Can ancient concrete help build a greener future? We have seen modern architecture that helps the environment, but imagine walking along a Roman aqueduct or standing beside a 2,000-year-old harbor wall, knowing that the structure beneath your feet has survived storms, earthquakes, and centuries of saltwater erosion—without a single modern repair. That kind of longevity seems almost impossible today, when many concrete bridges, highways, and buildings start to crack and crumble after just a few decades.
With climate goals looming and modern concrete responsible for nearly 8% of global carbon emissions, the construction industry is under pressure to innovate. Researchers are turning to history for answers—and the durable, self-healing concrete of ancient Rome has caught their attention. So, let’s have a look at this Roman concrete and its possibilities.
What did they discover?
Somewhat surprisingly, researchers found that Roman concrete requires more water and emits more greenhouse gases during production compared to modern Portland cement (the most commonly used today). At first glance, it seems less efficient.
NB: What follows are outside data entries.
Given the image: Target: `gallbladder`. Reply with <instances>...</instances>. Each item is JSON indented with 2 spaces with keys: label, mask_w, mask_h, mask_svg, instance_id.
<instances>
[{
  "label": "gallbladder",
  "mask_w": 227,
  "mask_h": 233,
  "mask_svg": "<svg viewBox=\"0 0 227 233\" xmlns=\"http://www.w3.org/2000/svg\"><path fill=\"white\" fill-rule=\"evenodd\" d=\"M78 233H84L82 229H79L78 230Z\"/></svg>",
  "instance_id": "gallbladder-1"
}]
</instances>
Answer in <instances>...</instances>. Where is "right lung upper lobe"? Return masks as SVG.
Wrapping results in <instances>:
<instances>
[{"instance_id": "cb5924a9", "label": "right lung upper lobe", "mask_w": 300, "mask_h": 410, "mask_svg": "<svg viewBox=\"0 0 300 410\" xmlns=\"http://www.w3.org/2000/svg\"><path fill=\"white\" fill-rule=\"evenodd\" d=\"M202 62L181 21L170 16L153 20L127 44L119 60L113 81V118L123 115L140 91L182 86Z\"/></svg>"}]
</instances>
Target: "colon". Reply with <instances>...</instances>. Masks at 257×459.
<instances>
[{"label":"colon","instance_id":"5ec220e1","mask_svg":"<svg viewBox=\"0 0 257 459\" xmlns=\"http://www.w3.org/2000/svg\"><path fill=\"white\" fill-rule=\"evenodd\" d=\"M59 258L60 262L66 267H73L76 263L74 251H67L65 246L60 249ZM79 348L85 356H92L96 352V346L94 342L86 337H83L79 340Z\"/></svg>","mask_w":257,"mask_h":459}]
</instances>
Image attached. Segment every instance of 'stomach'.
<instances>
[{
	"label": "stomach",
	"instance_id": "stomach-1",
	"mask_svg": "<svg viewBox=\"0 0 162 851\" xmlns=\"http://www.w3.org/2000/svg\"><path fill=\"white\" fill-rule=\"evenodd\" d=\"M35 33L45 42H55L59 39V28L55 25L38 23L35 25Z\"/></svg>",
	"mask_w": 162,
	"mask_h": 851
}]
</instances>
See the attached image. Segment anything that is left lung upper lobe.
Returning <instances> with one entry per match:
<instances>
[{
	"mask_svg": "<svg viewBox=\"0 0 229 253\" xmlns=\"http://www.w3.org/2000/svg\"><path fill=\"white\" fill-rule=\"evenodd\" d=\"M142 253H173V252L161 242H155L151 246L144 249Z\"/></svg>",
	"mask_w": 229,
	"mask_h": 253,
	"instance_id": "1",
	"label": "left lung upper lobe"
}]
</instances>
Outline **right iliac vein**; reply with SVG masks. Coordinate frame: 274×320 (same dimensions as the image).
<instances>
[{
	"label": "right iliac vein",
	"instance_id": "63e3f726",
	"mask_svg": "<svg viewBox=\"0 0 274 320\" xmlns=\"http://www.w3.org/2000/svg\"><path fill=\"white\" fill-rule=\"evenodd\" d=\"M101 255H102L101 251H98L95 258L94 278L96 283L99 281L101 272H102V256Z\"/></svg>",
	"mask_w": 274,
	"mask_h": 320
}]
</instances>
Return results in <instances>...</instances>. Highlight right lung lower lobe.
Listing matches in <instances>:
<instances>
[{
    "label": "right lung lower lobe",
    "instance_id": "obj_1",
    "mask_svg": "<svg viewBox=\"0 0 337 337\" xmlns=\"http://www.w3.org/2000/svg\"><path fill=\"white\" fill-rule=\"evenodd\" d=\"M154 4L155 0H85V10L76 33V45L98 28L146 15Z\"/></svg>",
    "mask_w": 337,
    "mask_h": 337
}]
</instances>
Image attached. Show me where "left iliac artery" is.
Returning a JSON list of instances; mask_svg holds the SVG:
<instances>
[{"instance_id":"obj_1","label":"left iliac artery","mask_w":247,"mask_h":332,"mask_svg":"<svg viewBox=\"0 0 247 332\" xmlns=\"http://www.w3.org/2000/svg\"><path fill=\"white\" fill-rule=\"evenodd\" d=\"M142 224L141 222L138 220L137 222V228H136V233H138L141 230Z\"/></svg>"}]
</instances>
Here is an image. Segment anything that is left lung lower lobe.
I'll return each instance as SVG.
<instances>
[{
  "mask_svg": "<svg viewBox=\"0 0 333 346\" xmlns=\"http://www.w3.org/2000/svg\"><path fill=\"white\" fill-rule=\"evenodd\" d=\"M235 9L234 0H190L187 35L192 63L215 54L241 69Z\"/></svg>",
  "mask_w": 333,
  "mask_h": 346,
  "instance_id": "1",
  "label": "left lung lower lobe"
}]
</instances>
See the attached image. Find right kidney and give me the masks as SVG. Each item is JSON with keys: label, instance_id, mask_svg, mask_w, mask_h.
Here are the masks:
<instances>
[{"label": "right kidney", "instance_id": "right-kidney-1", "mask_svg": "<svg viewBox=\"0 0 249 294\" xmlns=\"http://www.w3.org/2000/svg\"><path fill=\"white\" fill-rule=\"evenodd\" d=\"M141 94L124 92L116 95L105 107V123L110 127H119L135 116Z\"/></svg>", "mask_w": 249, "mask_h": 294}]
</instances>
However, when the service life of the material is considered, the results change. Since Roman concrete lasts much longer without needing repairs or replacement, its environmental impact over time may be lower.
For example: In buildings, Roman concrete would have to last at least 41% longer than modern concrete to have the same overall environmental impact. For infrastructure like streets and highways, it would need to last 29% longer.
What makes Roman concrete special?
One key difference is that modern concrete is usually reinforced with steel, which provides strength but also makes it more vulnerable: steel rusts over time, expands, and causes the surrounding concrete to crack in just a few years.
By contrast, Roman concrete does not contain steel reinforcement and has a unique property: it can “self-heal.” When a crack appears and water enters, a chemical reaction occurs that naturally seals the gap. This has allowed many Roman structures, even in coastal areas, to resist the effects of time and saltwater exposure.
How was it made?
Both modern and Roman cement are based on quicklime, which is produced by heating limestone. When mixed with water, this quicklime becomes a highly reactive paste that acts as mortar. But there are important differences:
- The Romans mixed the mortar with locally available volcanic rocks.
- Today, gypsum and other industrial additives are used instead.
- Additionally, the Romans used oak or fir wood as fuel to heat the limestone, whereas today, fossil fuels are used, which generate more pollution.
According to recent models, using Roman methods could reduce nitrogen oxide and sulfur oxide emissions by up to 98% compared to current techniques.
Why is it important?
Concrete is the second most widely used material in the world, after water. But its production is highly polluting:
- It accounts for about 8% of global human-caused carbon emissions.
- It is responsible for nearly a quarter of industrial emissions.
- If cement production were a country, it would be the third-largest emitter of CO₂ in the world, behind only China and the United States.
Materials scientist Narayanan Neithalath, from Arizona State University, warns that to meet the 2°C global warming limit set by the Paris Agreement, cement-related emissions must fall by more than 20% in the next 10 years.
What does this mean for us?
The idea that ancient Roman concrete could help solve some of today’s environmental challenges might seem unlikely—but it’s a real possibility. We may be able to build stronger, longer-lasting structures while reducing pollution and carbon emissions if we combine historical techniques with modern science.
And that raises important questions for all of us: What should we value more—speed and cost, or durability and sustainability? As cities expand and the climate crisis grows more urgent, the materials we choose to build with matter more than ever.